1.3.4.2. Le contexte social

Selon Ouellette (1995), l’adoption est une construction sociale qui reflète la culture et l’évolution d’un groupe. En ce sens, les difficultés des enfants adoptés ne peuvent être comprises sans que l’on s’intéresse au contexte social et aux éléments culturels entourant la définition des liens de parenté entre un adulte et un enfant (Schneider, 1980). Dans les sociétés allochtones, les enfants adoptés se positionnent en porte à faux par rapport au discours social dominant qui accorde préséance aux liens de sang, ils deviennent de facto marginalisés puisque leurs relations avec leurs parents reposent sur des liens sociaux et non biologiques (Cristensen, 1999).

Plusieurs chercheurs soulignent que le phénomène de l’adoption dans les sociétés allochtones s’accompagne d’un discours stigmatisant autant à l’endroit des parents adoptifs, des parents biologiques, que des enfants (Wegar, 1997, 2000; Zamostny, O'Brien, Baden, & Wiley, 2003).
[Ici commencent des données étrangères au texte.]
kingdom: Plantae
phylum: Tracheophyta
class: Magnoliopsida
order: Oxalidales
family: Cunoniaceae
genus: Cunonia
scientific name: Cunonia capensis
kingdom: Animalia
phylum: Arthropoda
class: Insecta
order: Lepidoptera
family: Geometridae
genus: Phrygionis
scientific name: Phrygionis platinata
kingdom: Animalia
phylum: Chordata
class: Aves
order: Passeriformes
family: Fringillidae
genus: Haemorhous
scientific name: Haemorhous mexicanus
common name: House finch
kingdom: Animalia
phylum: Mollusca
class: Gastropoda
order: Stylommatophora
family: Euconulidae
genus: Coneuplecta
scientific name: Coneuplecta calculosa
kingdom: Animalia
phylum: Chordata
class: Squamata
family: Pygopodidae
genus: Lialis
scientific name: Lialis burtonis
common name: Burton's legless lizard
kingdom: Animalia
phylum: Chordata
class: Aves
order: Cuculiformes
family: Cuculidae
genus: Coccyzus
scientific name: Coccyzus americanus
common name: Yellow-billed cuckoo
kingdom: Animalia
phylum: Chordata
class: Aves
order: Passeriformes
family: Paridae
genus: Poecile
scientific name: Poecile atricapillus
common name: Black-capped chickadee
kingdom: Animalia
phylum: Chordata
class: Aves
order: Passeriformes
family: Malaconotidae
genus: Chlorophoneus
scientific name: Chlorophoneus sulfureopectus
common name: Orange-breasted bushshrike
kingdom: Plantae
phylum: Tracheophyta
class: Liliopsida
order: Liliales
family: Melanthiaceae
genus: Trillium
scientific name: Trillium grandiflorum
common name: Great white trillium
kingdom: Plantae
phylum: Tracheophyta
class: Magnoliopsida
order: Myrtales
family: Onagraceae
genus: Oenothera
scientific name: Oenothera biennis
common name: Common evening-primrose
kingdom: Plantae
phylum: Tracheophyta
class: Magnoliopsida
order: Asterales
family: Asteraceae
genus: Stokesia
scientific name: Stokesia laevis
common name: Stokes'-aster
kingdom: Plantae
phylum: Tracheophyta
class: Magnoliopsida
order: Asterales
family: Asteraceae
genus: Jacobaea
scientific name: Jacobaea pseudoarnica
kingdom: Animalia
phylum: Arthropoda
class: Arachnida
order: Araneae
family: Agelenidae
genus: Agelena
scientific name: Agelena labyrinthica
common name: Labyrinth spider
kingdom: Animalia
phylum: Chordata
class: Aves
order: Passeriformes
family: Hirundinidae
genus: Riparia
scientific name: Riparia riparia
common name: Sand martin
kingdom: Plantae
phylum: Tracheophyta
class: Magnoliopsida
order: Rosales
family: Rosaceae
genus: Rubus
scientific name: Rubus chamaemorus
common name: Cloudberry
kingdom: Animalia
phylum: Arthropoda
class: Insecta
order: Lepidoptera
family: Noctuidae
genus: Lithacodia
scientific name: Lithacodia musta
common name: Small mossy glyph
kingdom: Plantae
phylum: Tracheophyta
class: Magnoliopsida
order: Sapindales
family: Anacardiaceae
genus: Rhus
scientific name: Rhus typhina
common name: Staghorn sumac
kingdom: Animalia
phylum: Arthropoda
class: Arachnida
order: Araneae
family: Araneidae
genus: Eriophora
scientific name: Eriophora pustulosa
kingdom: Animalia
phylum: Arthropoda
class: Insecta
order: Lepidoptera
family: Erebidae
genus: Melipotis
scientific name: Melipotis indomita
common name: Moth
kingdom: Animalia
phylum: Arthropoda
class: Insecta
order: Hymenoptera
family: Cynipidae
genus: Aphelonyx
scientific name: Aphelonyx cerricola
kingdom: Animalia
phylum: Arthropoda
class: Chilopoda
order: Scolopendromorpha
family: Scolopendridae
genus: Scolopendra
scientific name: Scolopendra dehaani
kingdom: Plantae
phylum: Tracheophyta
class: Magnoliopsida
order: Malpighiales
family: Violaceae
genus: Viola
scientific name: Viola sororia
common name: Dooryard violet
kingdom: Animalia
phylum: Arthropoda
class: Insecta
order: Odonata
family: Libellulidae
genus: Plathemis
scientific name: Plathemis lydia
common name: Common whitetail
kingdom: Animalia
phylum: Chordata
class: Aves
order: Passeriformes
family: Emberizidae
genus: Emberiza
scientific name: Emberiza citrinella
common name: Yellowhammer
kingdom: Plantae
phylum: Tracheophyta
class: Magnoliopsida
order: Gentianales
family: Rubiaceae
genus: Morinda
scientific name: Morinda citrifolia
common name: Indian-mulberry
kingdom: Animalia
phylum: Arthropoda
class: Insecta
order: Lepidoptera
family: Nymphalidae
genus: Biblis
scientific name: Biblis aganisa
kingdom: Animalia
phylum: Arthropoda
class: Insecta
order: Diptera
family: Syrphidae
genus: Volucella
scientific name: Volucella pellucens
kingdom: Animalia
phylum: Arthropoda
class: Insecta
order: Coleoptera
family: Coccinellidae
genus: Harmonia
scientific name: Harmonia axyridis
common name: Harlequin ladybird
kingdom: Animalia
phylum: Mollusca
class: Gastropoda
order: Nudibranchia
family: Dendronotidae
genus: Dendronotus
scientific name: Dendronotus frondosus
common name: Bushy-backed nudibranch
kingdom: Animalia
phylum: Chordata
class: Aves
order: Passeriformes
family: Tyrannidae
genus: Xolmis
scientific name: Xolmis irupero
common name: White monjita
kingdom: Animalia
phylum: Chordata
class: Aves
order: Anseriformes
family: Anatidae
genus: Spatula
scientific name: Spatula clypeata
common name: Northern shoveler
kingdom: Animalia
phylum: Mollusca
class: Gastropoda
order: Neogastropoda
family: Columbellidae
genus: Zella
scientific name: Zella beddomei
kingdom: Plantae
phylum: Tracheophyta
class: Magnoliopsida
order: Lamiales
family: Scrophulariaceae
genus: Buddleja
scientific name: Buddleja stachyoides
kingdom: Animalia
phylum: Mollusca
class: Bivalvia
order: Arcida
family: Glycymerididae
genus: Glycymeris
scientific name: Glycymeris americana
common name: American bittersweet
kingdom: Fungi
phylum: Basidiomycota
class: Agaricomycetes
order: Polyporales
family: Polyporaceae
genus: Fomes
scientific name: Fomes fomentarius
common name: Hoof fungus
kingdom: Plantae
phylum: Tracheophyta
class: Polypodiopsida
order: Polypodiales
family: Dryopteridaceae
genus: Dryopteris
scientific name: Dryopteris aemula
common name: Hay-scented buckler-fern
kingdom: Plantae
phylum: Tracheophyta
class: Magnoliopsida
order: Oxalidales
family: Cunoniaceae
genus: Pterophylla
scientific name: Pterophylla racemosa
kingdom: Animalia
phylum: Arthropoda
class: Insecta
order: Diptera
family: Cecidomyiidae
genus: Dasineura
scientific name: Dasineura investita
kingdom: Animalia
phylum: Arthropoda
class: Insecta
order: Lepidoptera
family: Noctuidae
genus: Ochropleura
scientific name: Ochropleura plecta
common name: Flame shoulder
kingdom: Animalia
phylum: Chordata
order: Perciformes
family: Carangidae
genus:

Ce sentiment de « stigmatisation » transparaît notamment dans les travaux portant sur le développement de la parenté adoptive (Pagé, 2012; Rosnati, 2005). Les parents adoptifs, ne pouvant compter sur le partage d’un bagage génétique commun, développent différents moyens pour légitimer leur place de parents auprès de l’enfant. Divers travaux menés auprès des enfants adoptés soulignent aussi qu’ils sont quotidiennement exposés à différentes formes de préjugés en lien avec leur statut d’enfant adopté (Garber & Grotevant, 2015; Pinderhughes, 2015). Dans le cadre de leurs interaction quotidiennes, les enfants adoptés rapportent être souvent questionnés par rapport à leur adoption et se sentir parfois « anormal » ou « illégitime » ou sein de leur famille adoptive (Baden, 2016). L’analyse du discours de 153 enfants adoptés révèlent les allusions subtiles que peuvent faire leur entourage en référence notamment à l’inadéquation présumée des parents biologiques ou le caractère philanthropique associé au fait de prendre en charge l’enfant d’autrui (Garber & Grotevant, 2015). Leurs discours témoignent de l’expérience adoptive dans les sociétés allochtones fortement influencée par le contexte social, centré sur l’idéologie du lien de sang.